Material provided =
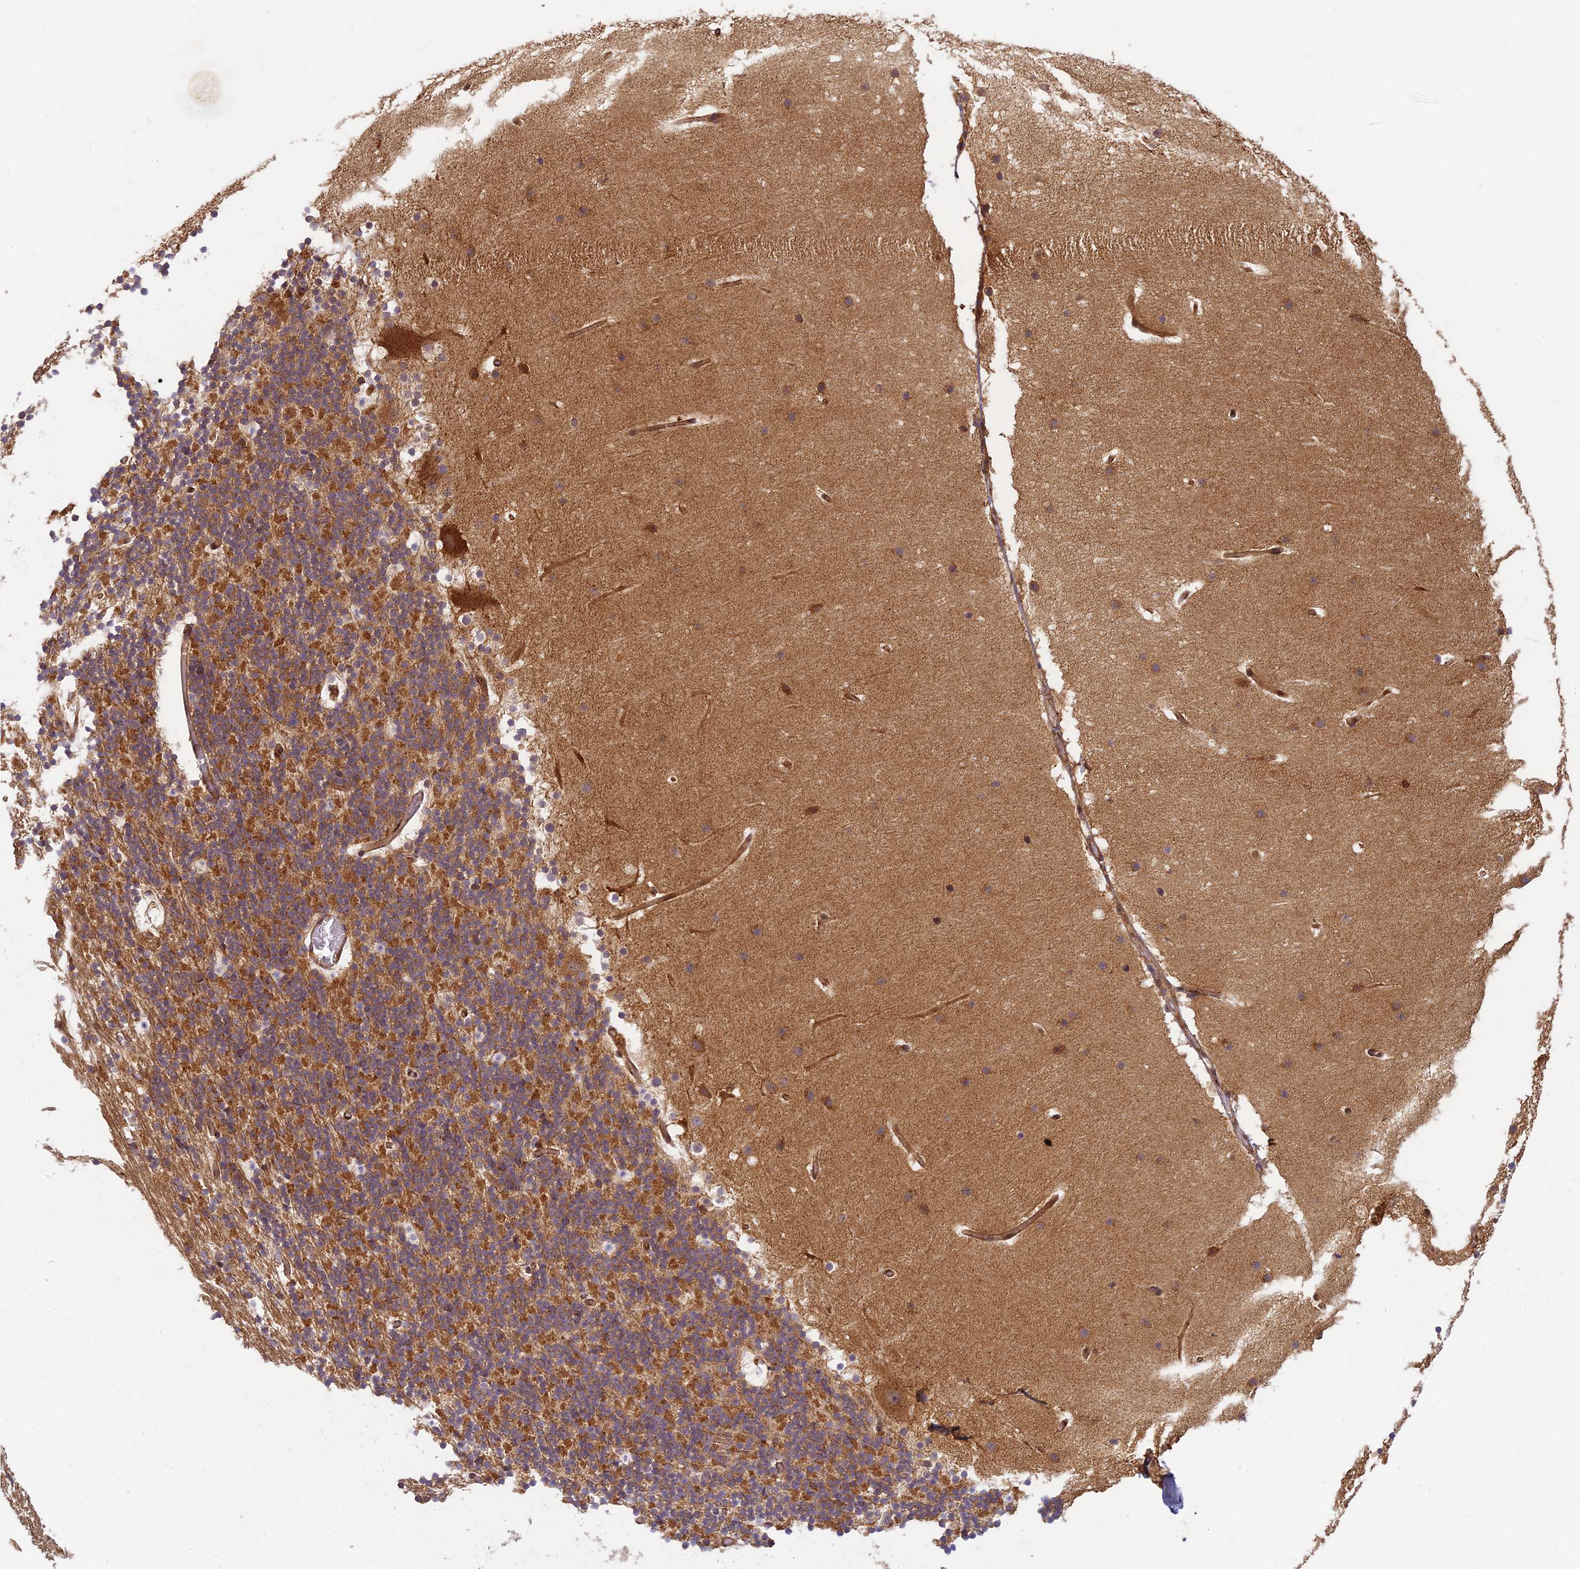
{"staining": {"intensity": "moderate", "quantity": "<25%", "location": "cytoplasmic/membranous"}, "tissue": "cerebellum", "cell_type": "Cells in granular layer", "image_type": "normal", "snomed": [{"axis": "morphology", "description": "Normal tissue, NOS"}, {"axis": "topography", "description": "Cerebellum"}], "caption": "Protein staining by IHC exhibits moderate cytoplasmic/membranous expression in approximately <25% of cells in granular layer in unremarkable cerebellum. The staining is performed using DAB (3,3'-diaminobenzidine) brown chromogen to label protein expression. The nuclei are counter-stained blue using hematoxylin.", "gene": "TCF25", "patient": {"sex": "male", "age": 57}}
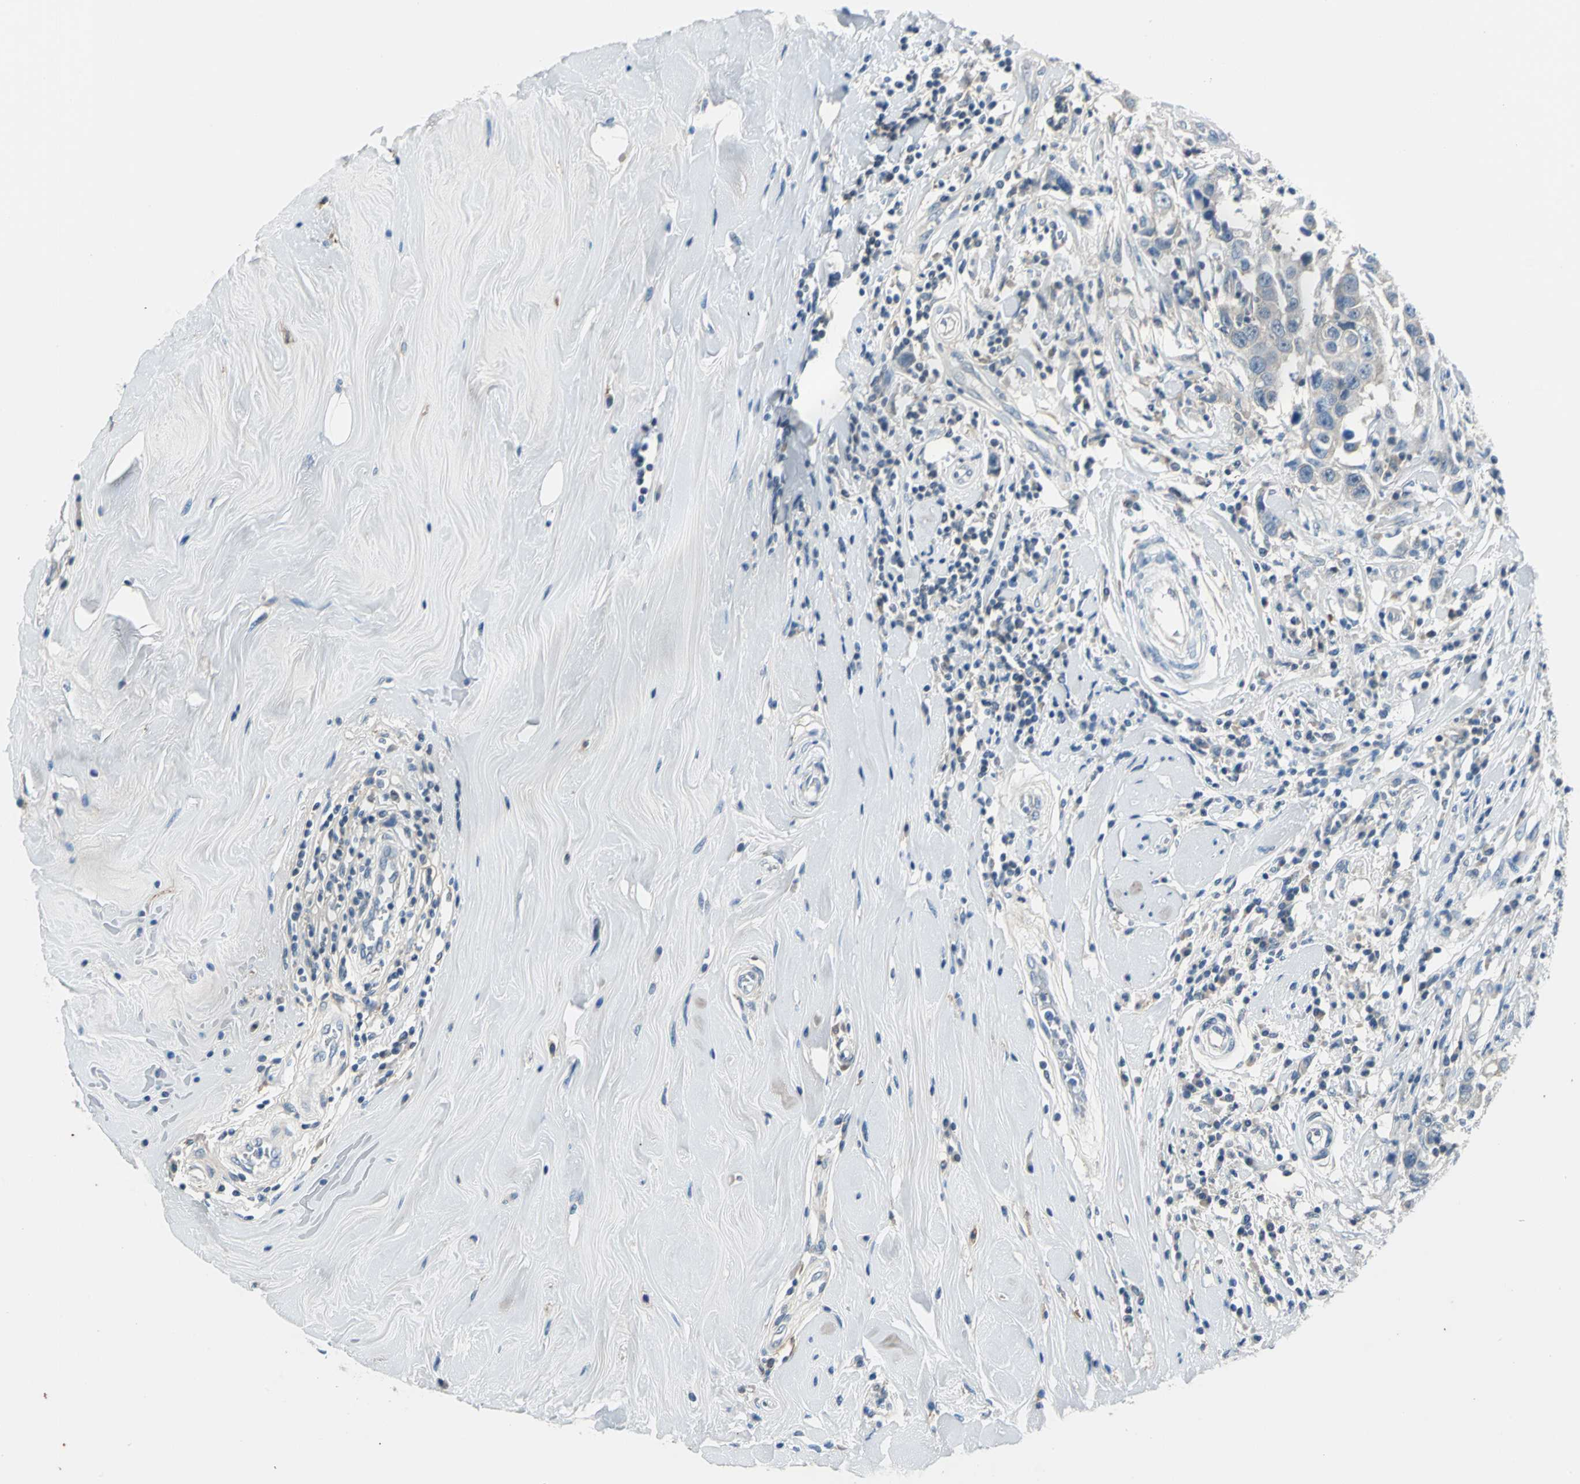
{"staining": {"intensity": "negative", "quantity": "none", "location": "none"}, "tissue": "breast cancer", "cell_type": "Tumor cells", "image_type": "cancer", "snomed": [{"axis": "morphology", "description": "Duct carcinoma"}, {"axis": "topography", "description": "Breast"}], "caption": "Breast intraductal carcinoma stained for a protein using immunohistochemistry shows no staining tumor cells.", "gene": "ZNF415", "patient": {"sex": "female", "age": 27}}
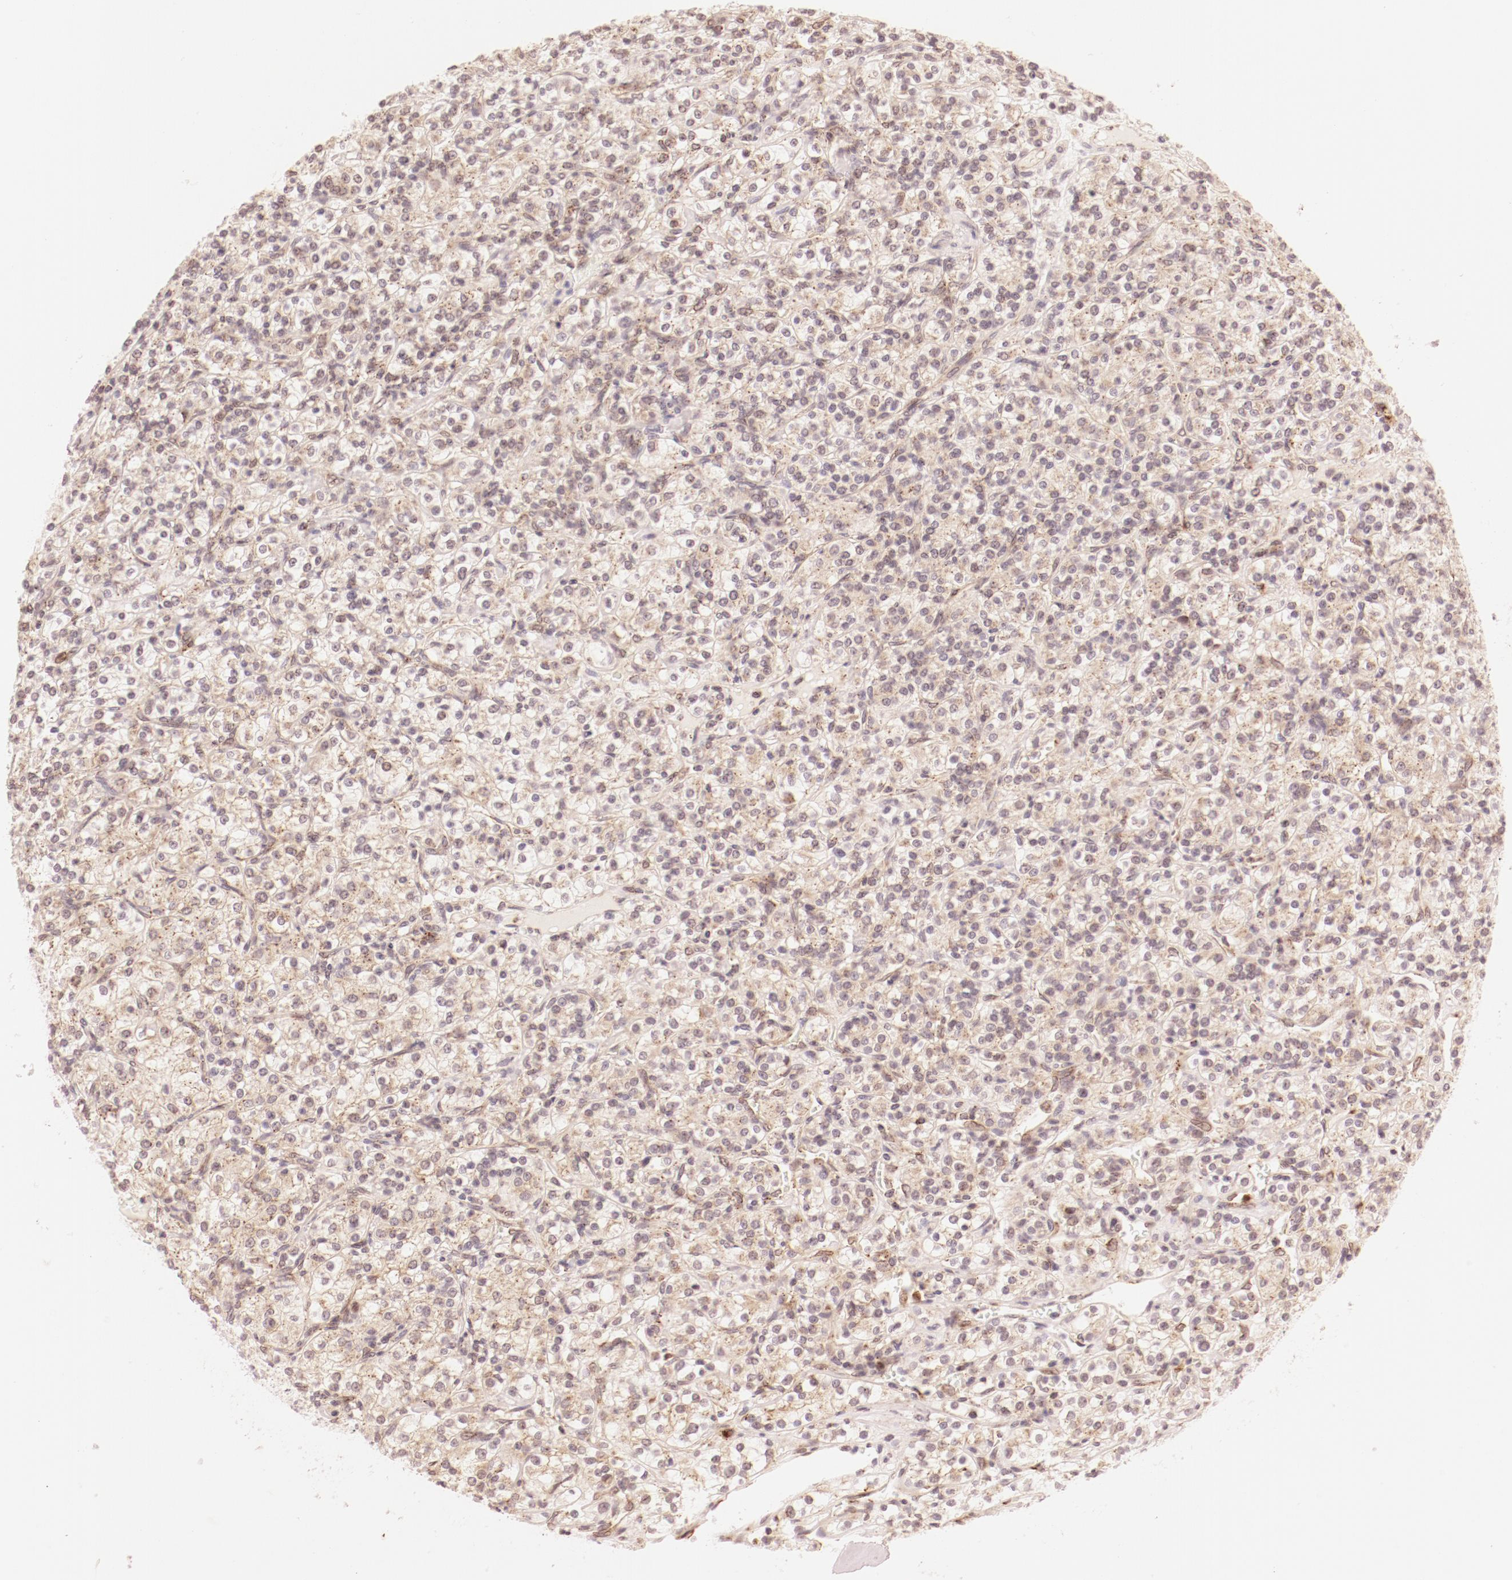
{"staining": {"intensity": "negative", "quantity": "none", "location": "none"}, "tissue": "renal cancer", "cell_type": "Tumor cells", "image_type": "cancer", "snomed": [{"axis": "morphology", "description": "Adenocarcinoma, NOS"}, {"axis": "topography", "description": "Kidney"}], "caption": "This is an IHC histopathology image of human renal cancer (adenocarcinoma). There is no positivity in tumor cells.", "gene": "RPL12", "patient": {"sex": "male", "age": 77}}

Task to carry out = What lines above contain "negative"? Copy them out.

Answer area =
{"staining": {"intensity": "negative", "quantity": "none", "location": "none"}, "tissue": "breast cancer", "cell_type": "Tumor cells", "image_type": "cancer", "snomed": [{"axis": "morphology", "description": "Duct carcinoma"}, {"axis": "topography", "description": "Breast"}], "caption": "Breast intraductal carcinoma stained for a protein using immunohistochemistry shows no staining tumor cells.", "gene": "ZNF415", "patient": {"sex": "female", "age": 27}}
{"staining": {"intensity": "negative", "quantity": "none", "location": "none"}, "tissue": "renal cancer", "cell_type": "Tumor cells", "image_type": "cancer", "snomed": [{"axis": "morphology", "description": "Adenocarcinoma, NOS"}, {"axis": "topography", "description": "Kidney"}], "caption": "This is an IHC histopathology image of human renal cancer (adenocarcinoma). There is no positivity in tumor cells.", "gene": "RPL12", "patient": {"sex": "male", "age": 77}}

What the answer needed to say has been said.